We see the headlines all the time. "Simple tricks to please your picky eater!" "5 ways to get your picky eater to eat broccoli," and "Reform your picky eater."
But what the picky eater tips and tricks don't address is a very real and underlying issue many poor families face: low-income households just don't have the luxury of transforming picky eaters' taste buds.
A study published in the Journal of Social Science and Medicine showed that poor parents tend to buy foods they know their kids will eat because they want to minimize food waste.
In a separate 1990 study, kids had to see unknown foods between eight to 15 times before they would accept them. And that's not even saying that the kids will eat the food and enjoy it. So what do you do if for most of those eight to 15 times (per food type, mind you), it just ends up on the floor or in the trash?

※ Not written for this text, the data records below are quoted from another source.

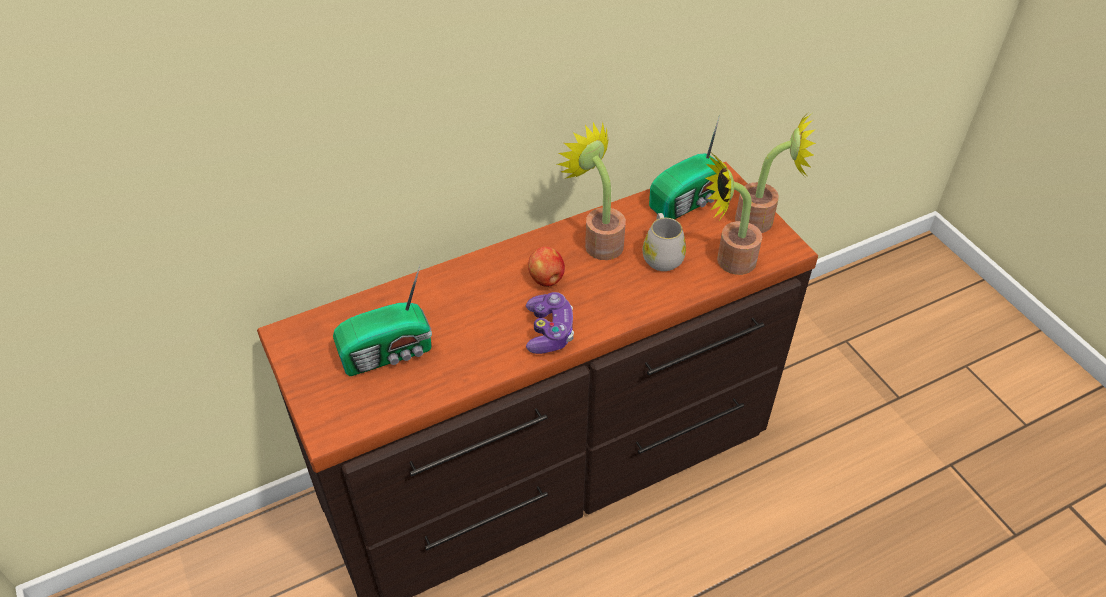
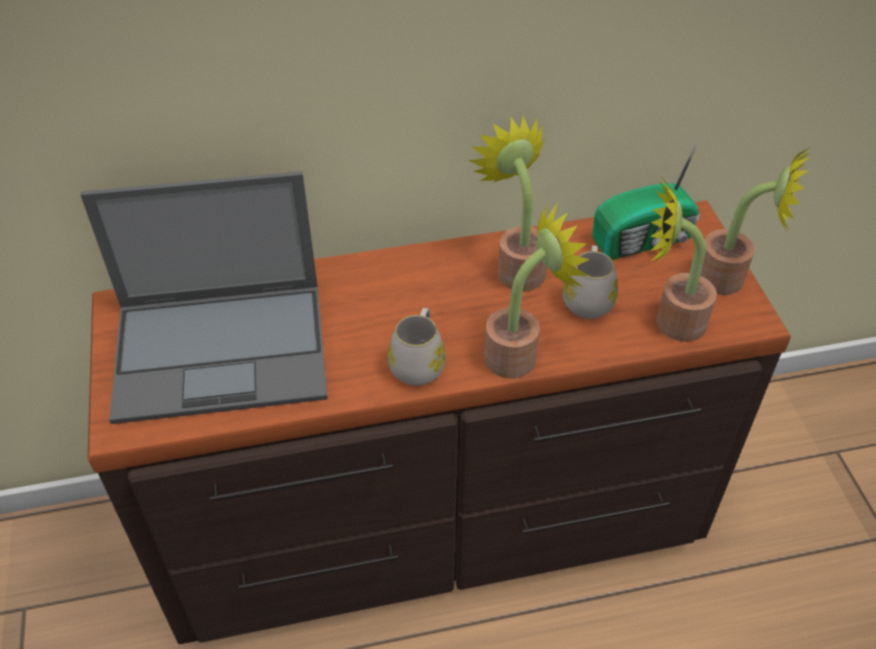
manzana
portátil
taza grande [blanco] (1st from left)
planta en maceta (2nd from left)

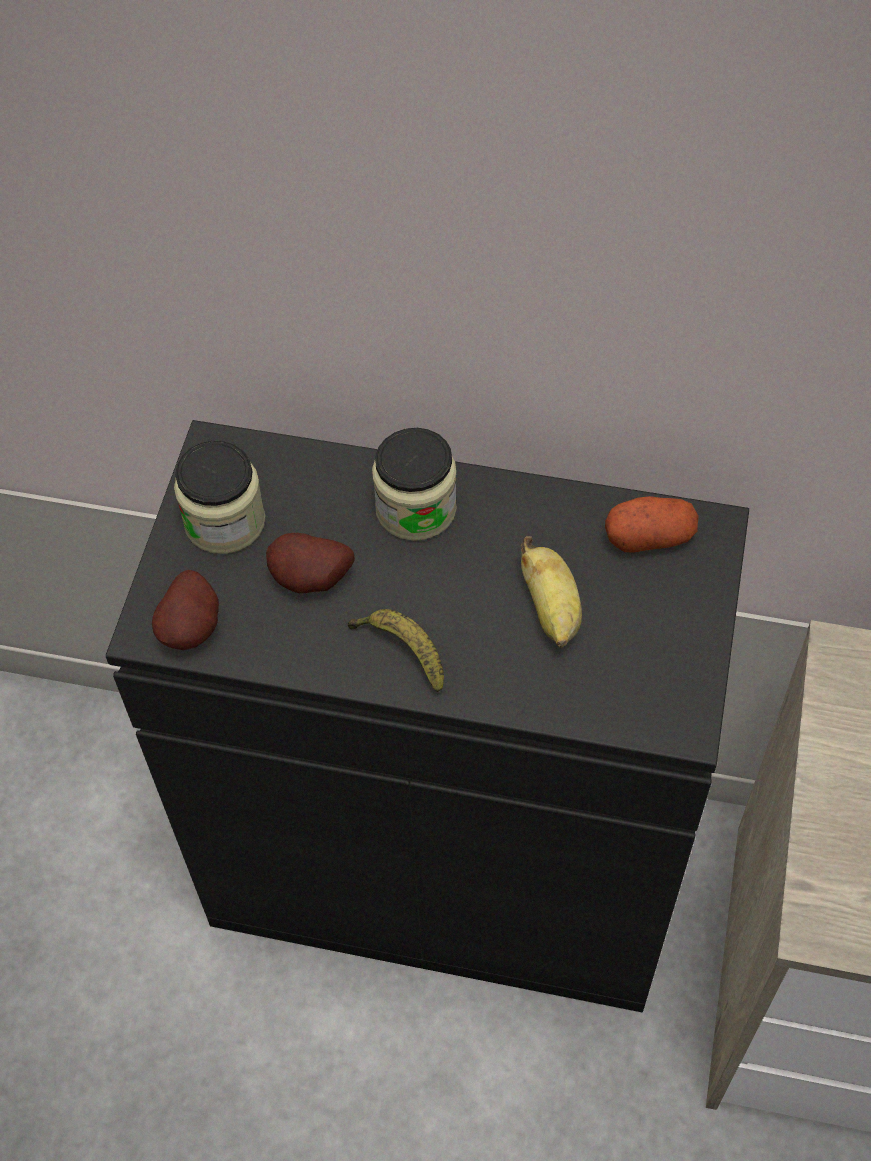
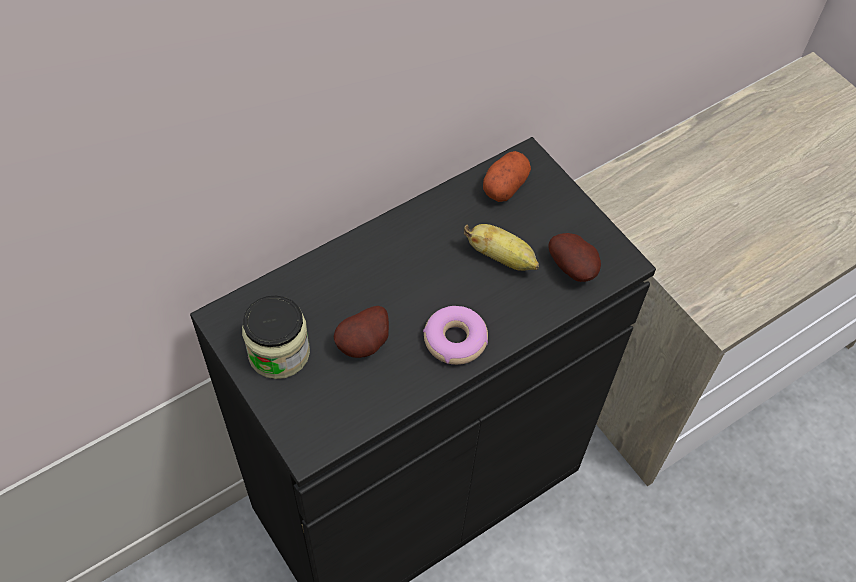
tarro (2nd from left in the first image)
patata (3rd from left)
rosquilla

When you're strapped for cash, the answer seems to be to only buy foods you know the kids already like. And unfortunately, that usually means buying calorie-dense and nutrient-poor options like chicken nuggets and mac 'n' cheese instead of broccoli.
The study interviewed 73 parents in the Boston area on how they decide what to feed their families, including asking them about their priorities and concerns. The author, Caitlin Daniel, then followed 38 of them on shopping trips, even following some of them on more than one trip.
She found that low-income parents gave the cost of food a lot more weight, so much so that they were more willing to travel further if it meant getting cheaper food. Meanwhile, higher-income parents were less likely to worry about food waste and more willing to introduce and reintroduce foods their kids didn't initially like.
"For poor parents, waste is very salient and when they assess whether something is affordable or expensive, they don’t just look at the number on the price tag, they also think about whether the food will actually get eaten," Daniel told the Harvard Gazette. "In some cases, when the food goes uneaten, something that’s affordable on paper becomes expensive in practice. Currently, ways of measuring food costs don’t account for the cost of waste."
We all want our kids to eat healthy and be healthy, but it's another thing to expect people to take financial risks when they can't afford to do so.
So how do we even start to address this problem? Daniel and other experts point to institutions like schools and summer camps where the risk of food waste can be shared across the board instead of just on one family.
“I think one of the things, one of the best things in the world, is feeding lunch, snack and breakfast programs in schools because it then gives the opportunity to try things but not at home," said Gail Nyberg, executive director of Toronto's Daily Bread Food Bank, to The Toronto Star. "In these breakfast programs, there are a variety of fruits and vegetables, and then if my child came home and said, I ate pineapple, then I might invest in it, or if I go to the food bank and I see it, I’m going to pick up a pineapple.”